■ **Instructions for the task**
Copy each line of the material beneath that holds the word "SINGH".

■ **Materials provided**
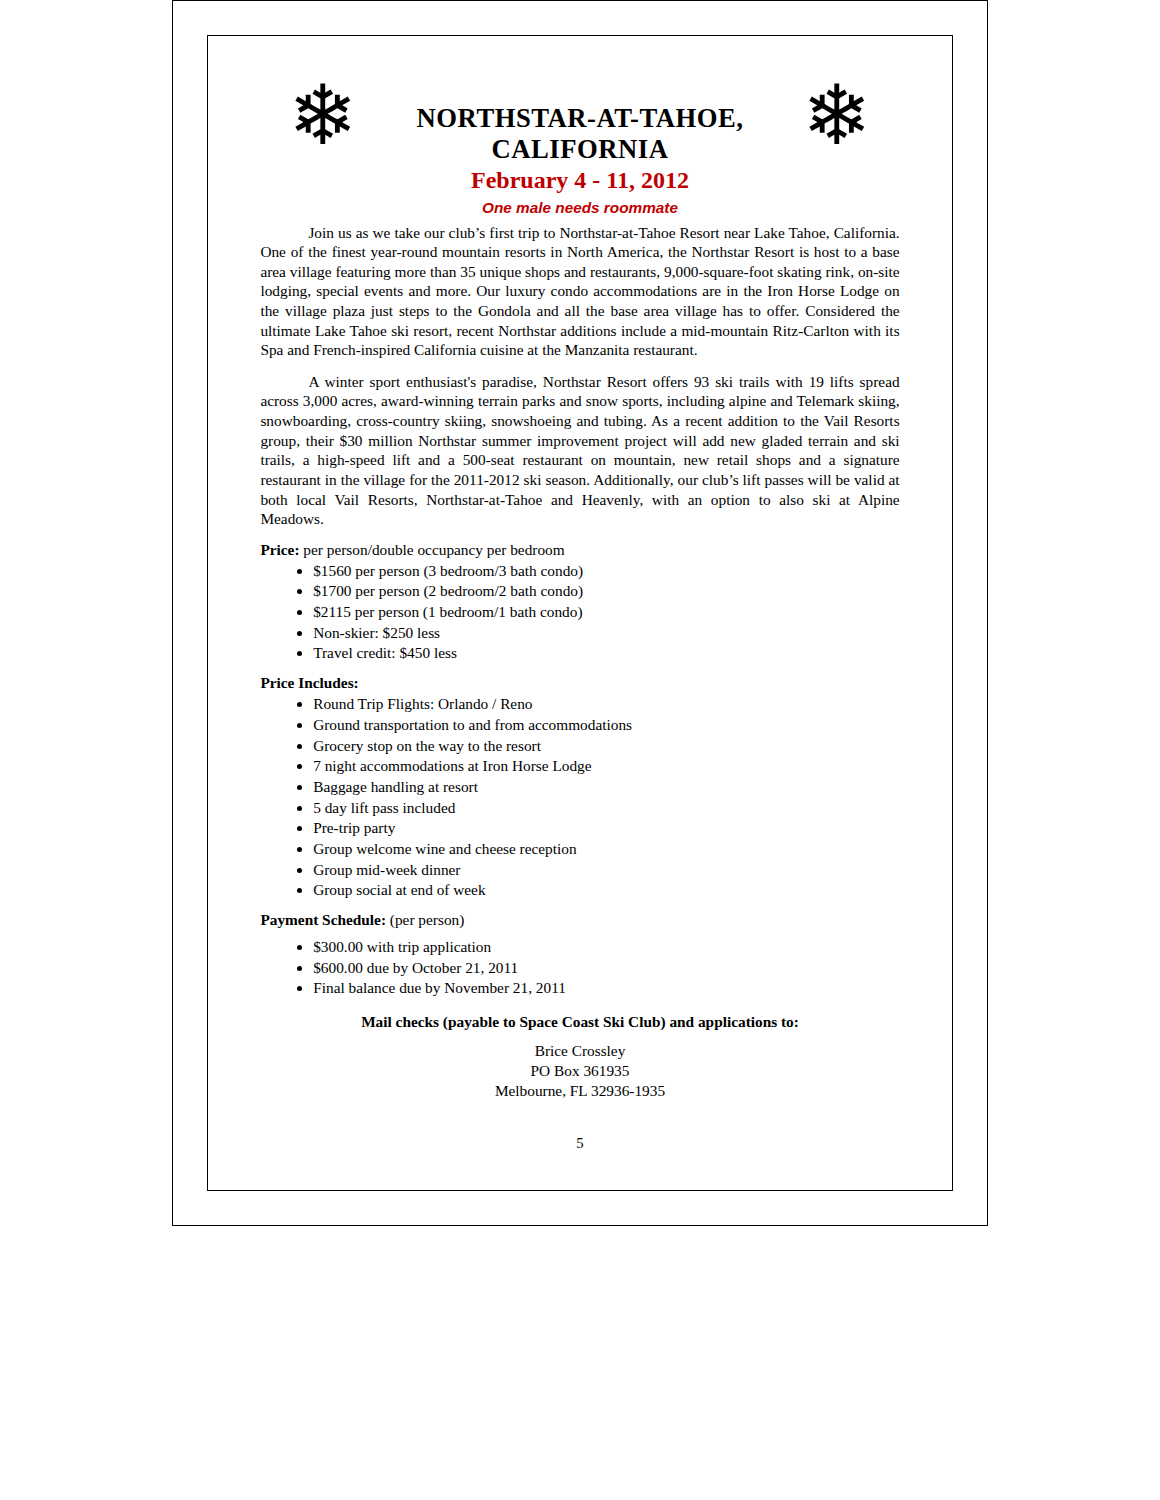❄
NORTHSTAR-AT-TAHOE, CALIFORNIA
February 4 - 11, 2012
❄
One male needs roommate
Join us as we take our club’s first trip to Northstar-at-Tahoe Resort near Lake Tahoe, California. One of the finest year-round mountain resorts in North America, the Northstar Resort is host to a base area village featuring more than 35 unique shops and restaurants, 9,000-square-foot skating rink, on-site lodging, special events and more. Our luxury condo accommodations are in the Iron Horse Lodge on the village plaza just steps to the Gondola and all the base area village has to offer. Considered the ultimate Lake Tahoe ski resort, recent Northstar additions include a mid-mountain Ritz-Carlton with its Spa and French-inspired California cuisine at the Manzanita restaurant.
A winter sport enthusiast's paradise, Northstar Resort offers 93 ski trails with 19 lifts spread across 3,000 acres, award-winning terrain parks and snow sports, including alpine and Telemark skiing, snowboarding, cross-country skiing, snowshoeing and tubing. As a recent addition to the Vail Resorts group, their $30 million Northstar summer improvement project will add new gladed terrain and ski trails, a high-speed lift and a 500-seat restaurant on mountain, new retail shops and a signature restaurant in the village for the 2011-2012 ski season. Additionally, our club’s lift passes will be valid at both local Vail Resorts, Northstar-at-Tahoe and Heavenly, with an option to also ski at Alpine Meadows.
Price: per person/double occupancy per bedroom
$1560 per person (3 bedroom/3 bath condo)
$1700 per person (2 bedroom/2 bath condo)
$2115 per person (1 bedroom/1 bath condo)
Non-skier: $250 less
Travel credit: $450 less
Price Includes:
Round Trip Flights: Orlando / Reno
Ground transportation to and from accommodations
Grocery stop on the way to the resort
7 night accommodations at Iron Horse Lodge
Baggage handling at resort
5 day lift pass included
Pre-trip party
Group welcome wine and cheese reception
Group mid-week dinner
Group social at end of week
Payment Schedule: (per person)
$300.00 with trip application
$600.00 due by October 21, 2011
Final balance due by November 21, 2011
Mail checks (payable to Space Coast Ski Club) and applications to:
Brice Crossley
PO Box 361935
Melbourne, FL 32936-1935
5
...
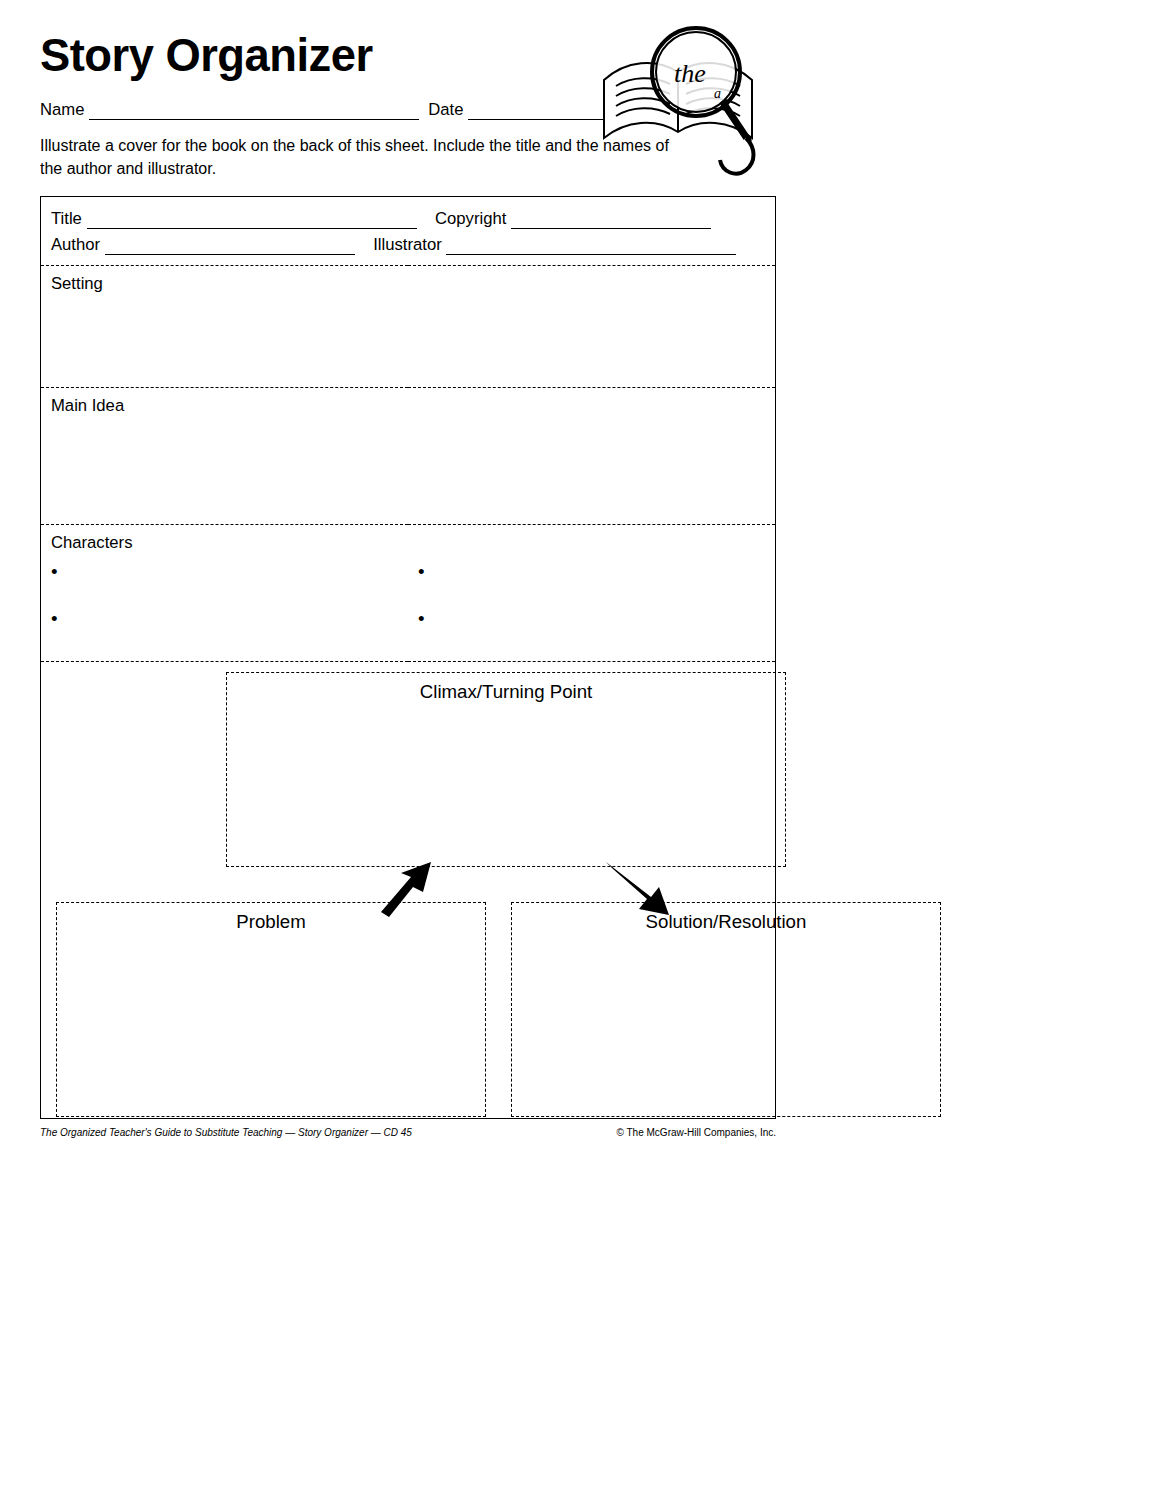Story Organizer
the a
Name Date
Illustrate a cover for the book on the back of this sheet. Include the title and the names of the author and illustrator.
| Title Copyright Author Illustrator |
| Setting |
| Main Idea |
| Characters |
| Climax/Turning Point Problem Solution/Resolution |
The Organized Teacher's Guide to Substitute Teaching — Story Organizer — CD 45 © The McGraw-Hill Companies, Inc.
==
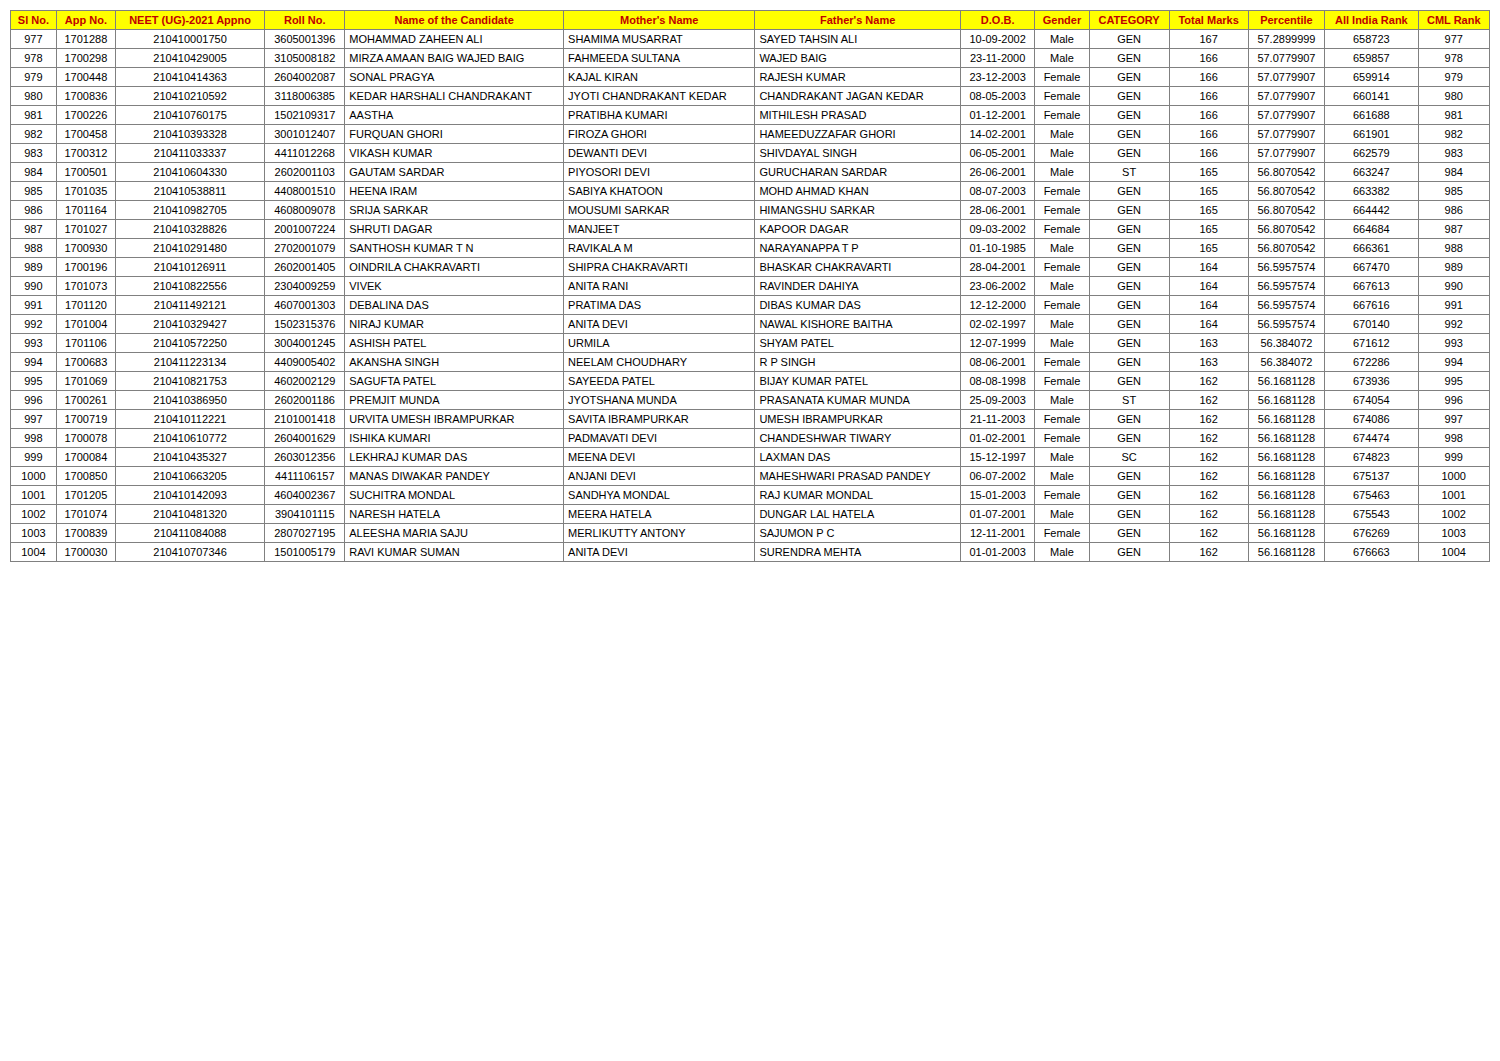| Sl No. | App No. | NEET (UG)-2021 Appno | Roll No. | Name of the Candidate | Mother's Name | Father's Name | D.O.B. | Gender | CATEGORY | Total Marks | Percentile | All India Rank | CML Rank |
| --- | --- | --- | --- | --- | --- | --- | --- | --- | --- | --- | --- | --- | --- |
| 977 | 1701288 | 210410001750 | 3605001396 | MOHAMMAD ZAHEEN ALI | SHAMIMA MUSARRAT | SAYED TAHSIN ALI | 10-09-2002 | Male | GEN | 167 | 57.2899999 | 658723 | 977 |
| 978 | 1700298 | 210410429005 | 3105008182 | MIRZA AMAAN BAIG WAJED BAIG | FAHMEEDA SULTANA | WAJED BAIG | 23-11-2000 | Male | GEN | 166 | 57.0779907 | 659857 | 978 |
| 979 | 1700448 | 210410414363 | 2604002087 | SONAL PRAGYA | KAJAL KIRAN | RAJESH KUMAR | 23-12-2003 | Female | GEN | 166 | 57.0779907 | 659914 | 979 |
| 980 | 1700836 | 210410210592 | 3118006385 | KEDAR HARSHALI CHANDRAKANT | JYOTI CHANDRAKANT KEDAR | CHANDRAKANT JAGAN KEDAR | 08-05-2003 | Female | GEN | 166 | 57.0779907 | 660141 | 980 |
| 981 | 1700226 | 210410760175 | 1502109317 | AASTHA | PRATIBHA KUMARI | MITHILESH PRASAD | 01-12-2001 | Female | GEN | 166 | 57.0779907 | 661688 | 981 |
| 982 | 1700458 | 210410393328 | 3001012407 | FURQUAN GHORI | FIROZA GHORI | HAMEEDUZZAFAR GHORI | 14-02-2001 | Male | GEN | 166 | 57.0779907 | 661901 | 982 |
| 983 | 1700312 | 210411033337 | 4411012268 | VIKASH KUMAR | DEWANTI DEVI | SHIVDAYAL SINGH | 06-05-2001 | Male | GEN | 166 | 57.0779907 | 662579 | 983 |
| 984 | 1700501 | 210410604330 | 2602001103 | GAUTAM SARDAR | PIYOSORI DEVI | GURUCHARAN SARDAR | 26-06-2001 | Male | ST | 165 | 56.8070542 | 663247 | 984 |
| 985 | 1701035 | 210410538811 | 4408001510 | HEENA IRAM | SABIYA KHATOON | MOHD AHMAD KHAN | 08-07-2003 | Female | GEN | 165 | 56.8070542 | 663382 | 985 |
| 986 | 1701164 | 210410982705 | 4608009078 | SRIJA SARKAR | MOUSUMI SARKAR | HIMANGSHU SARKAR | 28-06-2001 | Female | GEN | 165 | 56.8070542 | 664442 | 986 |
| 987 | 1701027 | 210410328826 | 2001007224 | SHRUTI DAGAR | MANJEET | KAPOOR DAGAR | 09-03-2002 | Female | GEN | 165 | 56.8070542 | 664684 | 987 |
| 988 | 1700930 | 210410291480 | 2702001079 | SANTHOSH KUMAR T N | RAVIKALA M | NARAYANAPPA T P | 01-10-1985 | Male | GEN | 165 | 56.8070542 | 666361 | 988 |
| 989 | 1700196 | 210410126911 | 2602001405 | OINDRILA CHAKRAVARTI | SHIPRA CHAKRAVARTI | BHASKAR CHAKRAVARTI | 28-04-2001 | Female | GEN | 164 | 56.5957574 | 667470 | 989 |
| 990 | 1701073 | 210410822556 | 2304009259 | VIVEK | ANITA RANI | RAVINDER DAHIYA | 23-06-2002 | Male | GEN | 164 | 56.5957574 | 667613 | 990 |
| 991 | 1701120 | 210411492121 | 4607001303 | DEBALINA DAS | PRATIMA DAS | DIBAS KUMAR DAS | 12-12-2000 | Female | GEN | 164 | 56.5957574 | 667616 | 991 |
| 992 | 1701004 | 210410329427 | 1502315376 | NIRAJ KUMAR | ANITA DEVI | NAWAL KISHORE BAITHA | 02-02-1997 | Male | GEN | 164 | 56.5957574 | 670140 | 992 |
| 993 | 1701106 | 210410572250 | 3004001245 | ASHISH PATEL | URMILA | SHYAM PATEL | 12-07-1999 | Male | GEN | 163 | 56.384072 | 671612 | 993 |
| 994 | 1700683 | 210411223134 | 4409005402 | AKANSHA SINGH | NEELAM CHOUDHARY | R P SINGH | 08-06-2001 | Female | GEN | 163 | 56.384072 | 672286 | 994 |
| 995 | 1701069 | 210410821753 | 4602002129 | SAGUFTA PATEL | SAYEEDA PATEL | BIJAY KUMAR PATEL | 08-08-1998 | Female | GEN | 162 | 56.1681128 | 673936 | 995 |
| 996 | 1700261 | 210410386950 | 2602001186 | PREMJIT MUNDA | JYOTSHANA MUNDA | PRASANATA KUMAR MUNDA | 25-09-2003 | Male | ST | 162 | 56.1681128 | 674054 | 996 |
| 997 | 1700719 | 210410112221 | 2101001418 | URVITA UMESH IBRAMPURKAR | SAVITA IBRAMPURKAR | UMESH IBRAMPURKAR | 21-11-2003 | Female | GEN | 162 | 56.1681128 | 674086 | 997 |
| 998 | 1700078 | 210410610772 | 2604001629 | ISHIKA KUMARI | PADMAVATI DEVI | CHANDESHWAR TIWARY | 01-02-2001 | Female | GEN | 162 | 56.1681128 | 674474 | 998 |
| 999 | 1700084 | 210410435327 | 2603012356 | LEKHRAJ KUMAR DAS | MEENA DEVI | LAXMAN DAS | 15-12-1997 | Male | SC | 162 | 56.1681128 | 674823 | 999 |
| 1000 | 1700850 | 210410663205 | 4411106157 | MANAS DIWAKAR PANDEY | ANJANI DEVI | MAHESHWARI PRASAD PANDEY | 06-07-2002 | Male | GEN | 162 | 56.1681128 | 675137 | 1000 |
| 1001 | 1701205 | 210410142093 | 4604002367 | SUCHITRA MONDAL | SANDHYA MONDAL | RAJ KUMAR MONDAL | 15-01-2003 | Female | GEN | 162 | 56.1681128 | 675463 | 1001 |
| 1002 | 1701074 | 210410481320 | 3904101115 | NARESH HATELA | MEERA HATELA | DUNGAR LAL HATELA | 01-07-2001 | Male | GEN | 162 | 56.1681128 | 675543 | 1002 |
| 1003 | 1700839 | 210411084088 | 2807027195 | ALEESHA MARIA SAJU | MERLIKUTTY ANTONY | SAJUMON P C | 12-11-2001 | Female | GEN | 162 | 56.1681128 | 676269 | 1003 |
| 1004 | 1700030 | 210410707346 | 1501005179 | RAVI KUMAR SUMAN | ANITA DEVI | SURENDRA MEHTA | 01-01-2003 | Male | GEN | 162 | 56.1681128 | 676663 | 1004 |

■ **Task response**
| 983 | 1700312 | 210411033337 | 4411012268 | VIKASH KUMAR | DEWANTI DEVI | SHIVDAYAL SINGH | 06-05-2001 | Male | GEN | 166 | 57.0779907 | 662579 | 983 |
| 994 | 1700683 | 210411223134 | 4409005402 | AKANSHA SINGH | NEELAM CHOUDHARY | R P SINGH | 08-06-2001 | Female | GEN | 163 | 56.384072 | 672286 | 994 |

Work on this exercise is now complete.